A dispatcher is anything that:

  1. calls ClaimTasks(reaction_id, shard, owner, lease_ms, max),
  2. runs the handler (or publishes to its broker),
  3. calls CompleteTask on success or NackTask(permanent=…) on failure,
  4. extends the lease via re-claim (idempotent on task_id) for long-running handlers.

That's it. The reference dispatcher in tape.reactions is in-process Python. The Cloud Pub/Sub bridge (run_pubsub_bridge) is a dispatcher that does step 2 = "publish to Pub/Sub topic". A NATS / Kafka bridge would be a few dozen lines following the same pattern.


6. Backend specifics

6.1 Postgres / AlloyDB

  • tape_journal.global_seq BIGSERIAL. A pg_notify('tape_journal', subject) trigger fires on every insert. The server-side SubscribeBySubject / SubscribeEvents handler LISTENs on tape_journal per channel, wakes on NOTIFY, and drains WHERE global_seq > $cursor AND subject LIKE $pattern_to_sql_like (the matcher translates /tape/effect/confirmed/**/tape/effect/confirmed/%).
  • tape_tasks claim uses FOR UPDATE SKIP LOCKED for safe concurrent dispatchers.

6.2 SQLite

  • tape_journal.global_seq INTEGER PRIMARY KEY AUTOINCREMENT.
  • No LISTEN/NOTIFY. The stream handler polls every 200 ms; an in-process tokio::sync::Notify (bus_tick) is pulsed on every journal write so same-process subscribers wake immediately. SQLite is the dev/single-node story; the polling fallback is fine there.

6.3 Bigtable

  • global_seq is allocated via ReadModifyWrite on a meta#global_seq counter row; ordering is preserved by writing it into the journal row key (j#<global_seq:020>) as well as keeping the per-run j#<run_id>#<seq> key for back-compat.
  • The matcher / SubscribeBySubject is stubbed on Bigtable for v1 — the documented path is a Bigtable change-stream sidecar (see §12 of tape.md). The SQL backends are the production path until that lands.

7. What's in this PR

  • schema migrations 0002_event_bus.{sqlite,postgres}.sql;
  • tape_journal extensions (global_seq, subject, schema_version, OTel cols);
  • tape_reactions, tape_reaction_cursors, tape_tasks tables;
  • the new proto messages and RPCs;
  • Rust server: subject derivation in every journal-write path, CEL evaluator (cel-interpreter), in-server matcher, LISTEN/NOTIFY on Postgres, Notify-based same-process wake-ups on SQLite, the new RPC handlers;
  • Python SDK: @tape.on* decorators, run_dispatcher, run_pubsub_bridge, upgraded run_outbox_relay, OTel propagation;
  • end-to-end tests covering subject derivation, matching, predicate evaluation, dispatcher backpressure, retry/DLQ, and the existing kill-and- resume scenario still passing.
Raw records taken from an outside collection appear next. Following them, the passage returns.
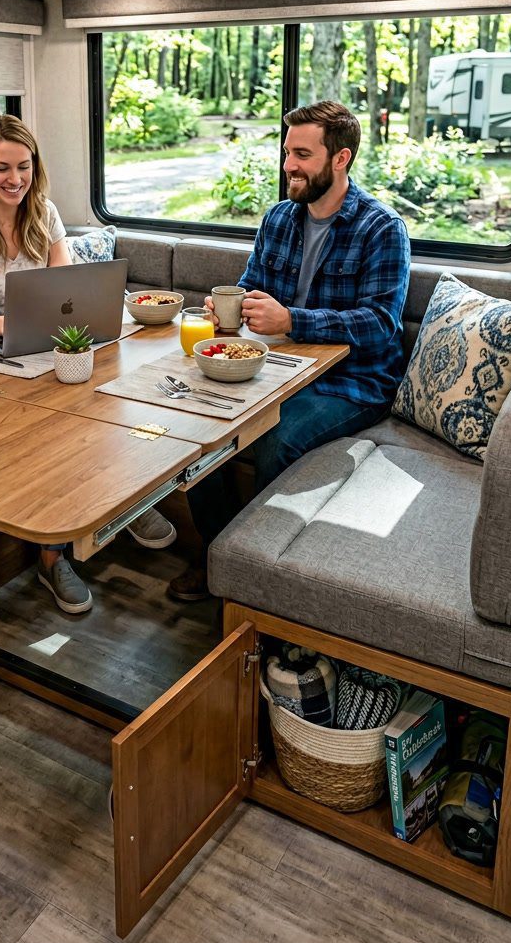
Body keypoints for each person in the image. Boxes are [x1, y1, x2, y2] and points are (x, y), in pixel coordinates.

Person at [0, 115, 175, 615]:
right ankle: (50, 558)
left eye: (23, 166)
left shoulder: (44, 214)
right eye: (2, 168)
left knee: (105, 403)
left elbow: (63, 291)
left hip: (34, 347)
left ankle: (123, 503)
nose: (14, 179)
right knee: (47, 433)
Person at [168, 99, 411, 601]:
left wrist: (292, 320)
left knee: (278, 439)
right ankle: (220, 554)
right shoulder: (279, 218)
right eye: (286, 152)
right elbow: (250, 285)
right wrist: (226, 306)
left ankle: (255, 581)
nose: (288, 166)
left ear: (340, 159)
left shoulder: (382, 228)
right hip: (276, 367)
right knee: (197, 422)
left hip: (354, 382)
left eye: (302, 154)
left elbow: (382, 323)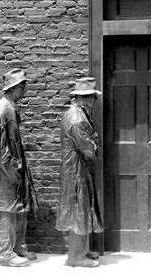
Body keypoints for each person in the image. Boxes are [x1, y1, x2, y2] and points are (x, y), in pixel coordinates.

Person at [0, 69, 38, 267]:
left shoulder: (11, 107)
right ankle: (4, 254)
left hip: (13, 169)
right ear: (13, 88)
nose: (25, 89)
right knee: (7, 211)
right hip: (5, 170)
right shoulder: (2, 109)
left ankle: (15, 248)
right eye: (22, 85)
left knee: (16, 208)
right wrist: (12, 167)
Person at [55, 77, 104, 268]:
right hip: (75, 171)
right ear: (82, 98)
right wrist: (95, 142)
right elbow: (89, 149)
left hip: (78, 169)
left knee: (82, 210)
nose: (94, 101)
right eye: (91, 97)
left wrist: (94, 140)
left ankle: (82, 250)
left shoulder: (80, 114)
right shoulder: (77, 119)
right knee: (78, 212)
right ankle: (75, 257)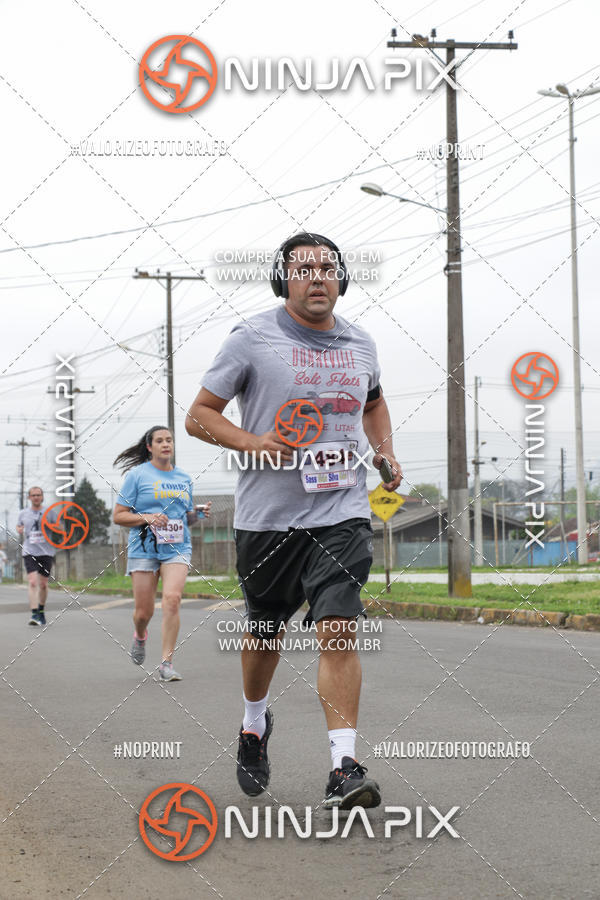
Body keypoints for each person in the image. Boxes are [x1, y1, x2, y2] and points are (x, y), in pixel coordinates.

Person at [186, 232, 403, 810]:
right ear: (285, 280)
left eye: (327, 267)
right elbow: (200, 415)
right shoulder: (252, 339)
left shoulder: (361, 343)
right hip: (269, 519)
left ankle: (344, 766)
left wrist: (382, 452)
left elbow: (374, 403)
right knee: (264, 631)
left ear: (342, 280)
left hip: (343, 511)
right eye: (303, 268)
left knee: (339, 625)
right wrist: (253, 441)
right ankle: (254, 724)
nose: (317, 276)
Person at [113, 426, 211, 682]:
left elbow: (184, 518)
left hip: (176, 548)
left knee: (172, 598)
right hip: (143, 548)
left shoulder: (184, 478)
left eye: (169, 440)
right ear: (150, 447)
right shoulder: (137, 476)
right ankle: (140, 635)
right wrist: (147, 517)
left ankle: (166, 663)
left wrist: (198, 514)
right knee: (143, 612)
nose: (166, 444)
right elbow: (119, 516)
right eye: (160, 440)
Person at [16, 487, 58, 626]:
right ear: (29, 497)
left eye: (38, 495)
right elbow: (18, 526)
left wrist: (51, 526)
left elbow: (60, 529)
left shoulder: (50, 512)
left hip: (46, 552)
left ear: (42, 497)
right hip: (29, 551)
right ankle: (34, 614)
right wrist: (19, 530)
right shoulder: (23, 513)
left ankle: (41, 610)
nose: (36, 497)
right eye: (33, 495)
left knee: (43, 585)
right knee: (33, 582)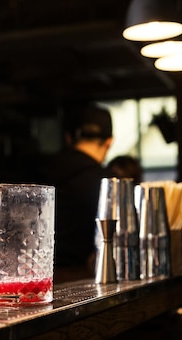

What's deferred (called out so reviewers don't ask):

  • Bigtable change-stream wiring (the SQL backends are the production path until then; the proto is forward-compatible).
  • Decorator parity in the TS / Go / Java SDKs (they re-generate from the updated proto and can call the new RPCs raw; ergonomic decorators are a follow-up).
  • NATS and Kafka bridges (the dispatcher contract is fixed; implementations are a few dozen lines each).
  • Server-side debounce queue (debounce is enforced in the dispatcher for v1 — the simpler implementation; moving it server-side is a follow-up only worthwhile if cross-dispatcher coalescing matters at scale).